If we turn to natural, non man-made objects, the idea of mastery seems to beg more questions. In what sense can we speak of mastery when we appreciate the beauty of a five-year-old boy who has little time to master anything in life? His parents have not mastered genetics or its technology before producing the beautiful boy.
Or what has the leaf mastered when it twirls beautifully and tragically from branch to sidewalk? If the perception of the beauty of the leaf lies in the observer, rather than in the leaf itself, is that perception not more dependent on the observer's mood rather than mastery of aesthetic appreciation? That is, a plumber who has just been dumped may see the leaf in its pristine tragedy whereas an aesthetics philosopher, with a toothache, may just kick the leaf aside?
Your idea of mastery has certainly made me more thoughtful than I normally am at 8.00 in the morning! Thanks very much for leaving your thoughtful meditation on this blog.
Jee Leong
Have you seen the BBC adaptation? It is rather good and surprisingly true to the novel for primetime TV. Full of beautiful, shallow people being beautiful and shallow, which I love!
Eloise
you put your finger on the novel's, and the protagonist's, love for the era, an emotion that complicates the satire in the novel. I think the novel has satirical elements--setpieces and characters--but it does not read like a satire. The writer seems to identify too closely with Nick to hold him up consistently as a target for irony. That relationship between writer and protagonist reminds me of another in another novel with satirical elements: Austen and Elizabeth in "Pride and Prejudice." Kensington Park Gardens (the Feddens' house in "Line") is the latest re-development of Pemberley as well as Howard's End.
I'll look for the BBC adaptation. Thanks for the recommendation.
Jee Leong
thanks for clarifying the significance of "mastery" in your aesthetics: "one possible event on the way to the experience of beauty" though my curosity is piqued by your description of "mastery" as an "event" given that "mastery" commonly denotes an achievement of skill after a long process of disciplined and systematic training.

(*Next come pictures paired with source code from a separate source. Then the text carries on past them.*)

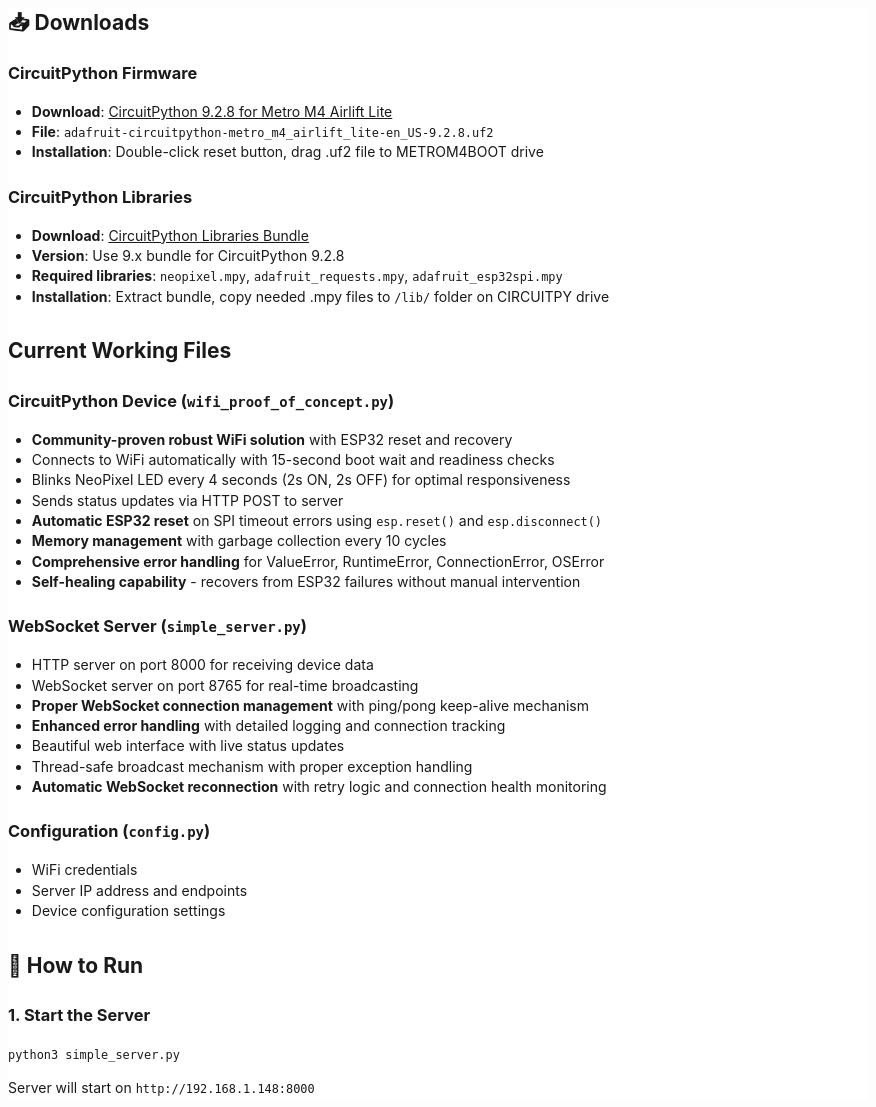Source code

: ## 📥 Downloads

### CircuitPython Firmware
- **Download**: [CircuitPython 9.2.8 for Metro M4 Airlift Lite](https://circuitpython.org/board/metro_m4_airlift_lite/)
- **File**: `adafruit-circuitpython-metro_m4_airlift_lite-en_US-9.2.8.uf2`
- **Installation**: Double-click reset button, drag .uf2 file to METROM4BOOT drive

### CircuitPython Libraries
- **Download**: [CircuitPython Libraries Bundle](https://circuitpython.org/libraries)
- **Version**: Use 9.x bundle for CircuitPython 9.2.8
- **Required libraries**: `neopixel.mpy`, `adafruit_requests.mpy`, `adafruit_esp32spi.mpy`
- **Installation**: Extract bundle, copy needed .mpy files to `/lib/` folder on CIRCUITPY drive

## Current Working Files

### CircuitPython Device (`wifi_proof_of_concept.py`)
- **Community-proven robust WiFi solution** with ESP32 reset and recovery
- Connects to WiFi automatically with 15-second boot wait and readiness checks
- Blinks NeoPixel LED every 4 seconds (2s ON, 2s OFF) for optimal responsiveness
- Sends status updates via HTTP POST to server
- **Automatic ESP32 reset** on SPI timeout errors using `esp.reset()` and `esp.disconnect()`
- **Memory management** with garbage collection every 10 cycles
- **Comprehensive error handling** for ValueError, RuntimeError, ConnectionError, OSError
- **Self-healing capability** - recovers from ESP32 failures without manual intervention

### WebSocket Server (`simple_server.py`)
- HTTP server on port 8000 for receiving device data
- WebSocket server on port 8765 for real-time broadcasting
- **Proper WebSocket connection management** with ping/pong keep-alive mechanism
- **Enhanced error handling** with detailed logging and connection tracking
- Beautiful web interface with live status updates
- Thread-safe broadcast mechanism with proper exception handling
- **Automatic WebSocket reconnection** with retry logic and connection health monitoring

### Configuration (`config.py`)
- WiFi credentials
- Server IP address and endpoints
- Device configuration settings

## 🚀 How to Run

### 1. Start the Server
```bash
python3 simple_server.py
```
Server will start on `http://192.168.1.148:8000`
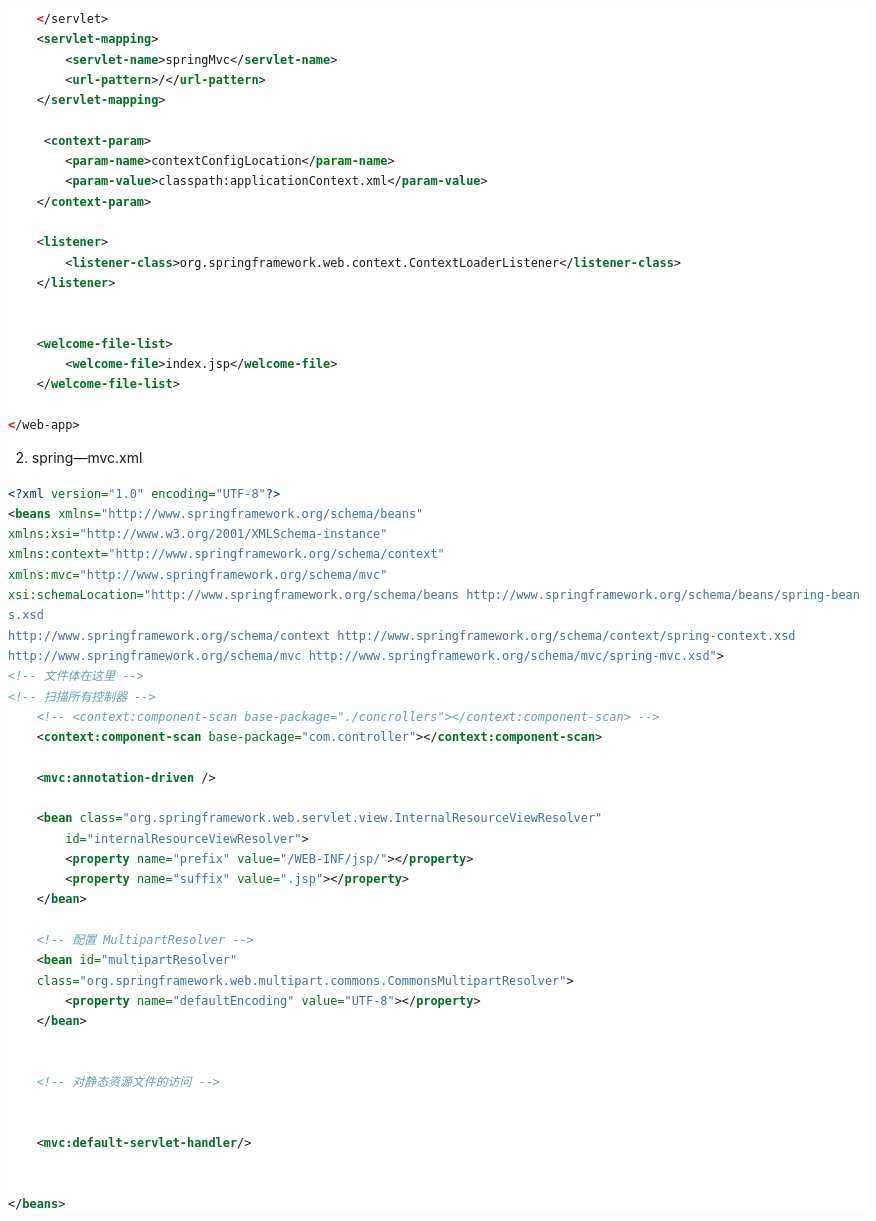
 ```xml
	</servlet>
	<servlet-mapping>
		<servlet-name>springMvc</servlet-name>
		<url-pattern>/</url-pattern>
	</servlet-mapping>
  
	 <context-param>
		<param-name>contextConfigLocation</param-name>
		<param-value>classpath:applicationContext.xml</param-value>
	</context-param>
	
	<listener>
		<listener-class>org.springframework.web.context.ContextLoaderListener</listener-class>
	</listener>
  
  
    <welcome-file-list>
    	<welcome-file>index.jsp</welcome-file>
 	</welcome-file-list>
  
</web-app>
```

2. spring—mvc.xml

```xml
<?xml version="1.0" encoding="UTF-8"?>
<beans xmlns="http://www.springframework.org/schema/beans"
xmlns:xsi="http://www.w3.org/2001/XMLSchema-instance"
xmlns:context="http://www.springframework.org/schema/context"
xmlns:mvc="http://www.springframework.org/schema/mvc"
xsi:schemaLocation="http://www.springframework.org/schema/beans http://www.springframework.org/schema/beans/spring-beans.xsd
http://www.springframework.org/schema/context http://www.springframework.org/schema/context/spring-context.xsd
http://www.springframework.org/schema/mvc http://www.springframework.org/schema/mvc/spring-mvc.xsd">
<!-- 文件体在这里 -->
<!-- 扫描所有控制器 -->
	<!-- <context:component-scan base-package="./concrollers"></context:component-scan> -->
	<context:component-scan base-package="com.controller"></context:component-scan>
	  
	<mvc:annotation-driven />
	
	<bean class="org.springframework.web.servlet.view.InternalResourceViewResolver"
		id="internalResourceViewResolver">
		<property name="prefix" value="/WEB-INF/jsp/"></property>
		<property name="suffix" value=".jsp"></property>
	</bean>
	
	<!-- 配置 MultipartResolver -->
	<bean id="multipartResolver"
	class="org.springframework.web.multipart.commons.CommonsMultipartResolver">
		<property name="defaultEncoding" value="UTF-8"></property>
	</bean>
	
	
	<!-- 对静态资源文件的访问 -->      
	
	
	<mvc:default-servlet-handler/>
	
	
</beans>
```
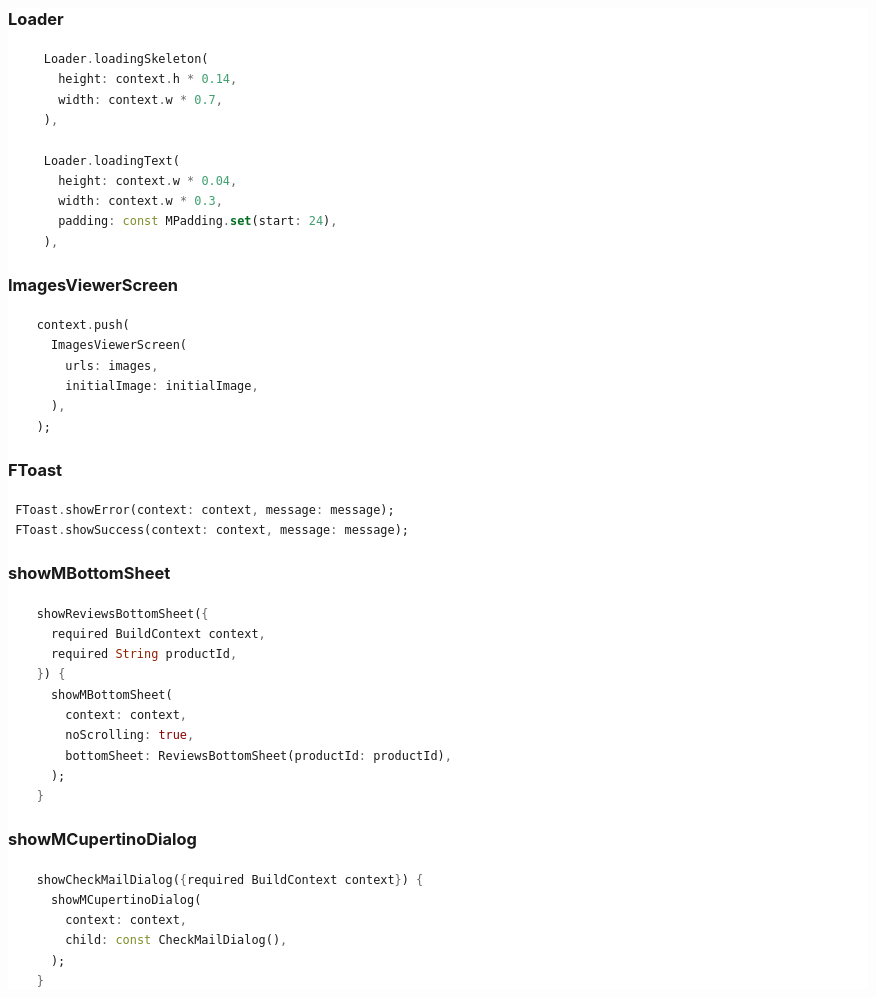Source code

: ### Loader

```dart 
     Loader.loadingSkeleton(
       height: context.h * 0.14,
       width: context.w * 0.7,
     ),

     Loader.loadingText(
       height: context.w * 0.04,
       width: context.w * 0.3,
       padding: const MPadding.set(start: 24),
     ),     
```

### ImagesViewerScreen

```dart 
    context.push(
      ImagesViewerScreen(
        urls: images,
        initialImage: initialImage,
      ),
    );   
```

### FToast

```dart 
 FToast.showError(context: context, message: message);
 FToast.showSuccess(context: context, message: message);
```

### showMBottomSheet

```dart 
    showReviewsBottomSheet({
      required BuildContext context,
      required String productId,
    }) {
      showMBottomSheet(
        context: context,
        noScrolling: true,
        bottomSheet: ReviewsBottomSheet(productId: productId),
      );
    }

```

### showMCupertinoDialog

```dart 
    showCheckMailDialog({required BuildContext context}) {
      showMCupertinoDialog(
        context: context,
        child: const CheckMailDialog(),
      );
    }
```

Your nephew's fascination with dandelions and yellow is almost certainly praiseworthy though it may be prudent to ask him (if he is capable or explaining his reasons and motivations) the cause and nature of his fascination. He may, perhaps, be fascinated by the structure of a dandelion and wishes to pull it apart in order to analyze it. He may be fascinated by yellow becuase he now understands, and enjoys the pleasure of understanding over and over again, that the same quality, yellowness, may inhere in different objects. He may be fascinated by yellow dandelions because his fascination seems to fascinate the adults around him, winning him the social rewards of attention and praise. In other words, fascination can be the manifestation of an analytical mind, a love of knowledge or a craving for social approbation, besides an appreciation for beauty. What it is, at different moments, only your nephew can tell us, I am afraid.:)
Jee Leong
your judgement puts me in this strange dilemma of thinking I should read "Cloud Atlas" for comparison and feeling I won't, since it's worse.
Jee Leong
& your point about my use, or misuse, of "mastery" is well taken.